See the trail of gifting when it comes to these three flyovers. Former Senator Franklin Drilon considered it his gift and legacy as he stepped down from power. Former DPWH-Western Visayas Regional Director Sanny Boy Oropel pledged the same Christmas gift in 2024 on the finishing and reopening of the sinking Ungka flyover. That pledge was also made before Drilon during a press conference at the DPWH regional office.
Now, it’s Dizon’s turn to promise a gift for the equally problematic Aganan flyover.
While Dizon’s commitment to safety – specifically seeking a second opinion from a foreign consultant—is the right technical move to avoid a disaster, the political framing is all wrong. A finished bridge in 2026 does not erase the negligence that got us here.
The “who” matters infinitely more than the “when.”
Consider the facts: The Aganan project stalled because the original designer, United Technology Consolidated Partnership (UTCP), allegedly underestimated the stable soil depth at 20-24 meters, when DPWH tests required 54 meters. That is not a margin of error; that is a chasm of incompetence. If UTCP and the contractor, IBC International Builders Corporation, are responsible for these flaws, why are we only talking about construction timelines? We need to see blacklist orders. If a firm cannot tell the difference between 20 meters and 54 meters of soil depth, they have no business bidding on government contracts ever again.
The situation is even grimmer at the nearby Buhang Flyover. Just two years after opening, the PHP 315 million structure is shedding debris and cracking. Secretary Dizon ordered the contractor, F. Gurrea Construction, to fix it at “no cost” to the government.
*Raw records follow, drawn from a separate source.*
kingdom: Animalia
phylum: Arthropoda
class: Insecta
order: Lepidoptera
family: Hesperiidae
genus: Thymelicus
Let’s be clear: “No cost” repairs are not a penalty; they are the bare minimum of a warranty. If the only consequence for substandard work is being told to fix it after chunks of concrete fall on the road, contractors are incentivized to cut corners, hoping the cracks don’t show until after the bond expires. The DPWH 6 system is dangerously reactive, catching flaws only when they become visible hazards rather than during the engineering phase.
Secretary Dizon is right to prioritize safety over speed this time. We cannot afford another rushed “holiday deadline” like the Buhang flyover, which is now crumbling. But the best gift the government can give Ilonggos isn’t a ribbon-cutting ceremony in December 2026. It is accountability.
Finish the project, yes. Pay the landowners the right-of-way compensation they have been denied for too long. But more importantly, prosecute the incompetence.
A “Christmas gift” implies charity. We don’t want charity; we want the competence we paid for.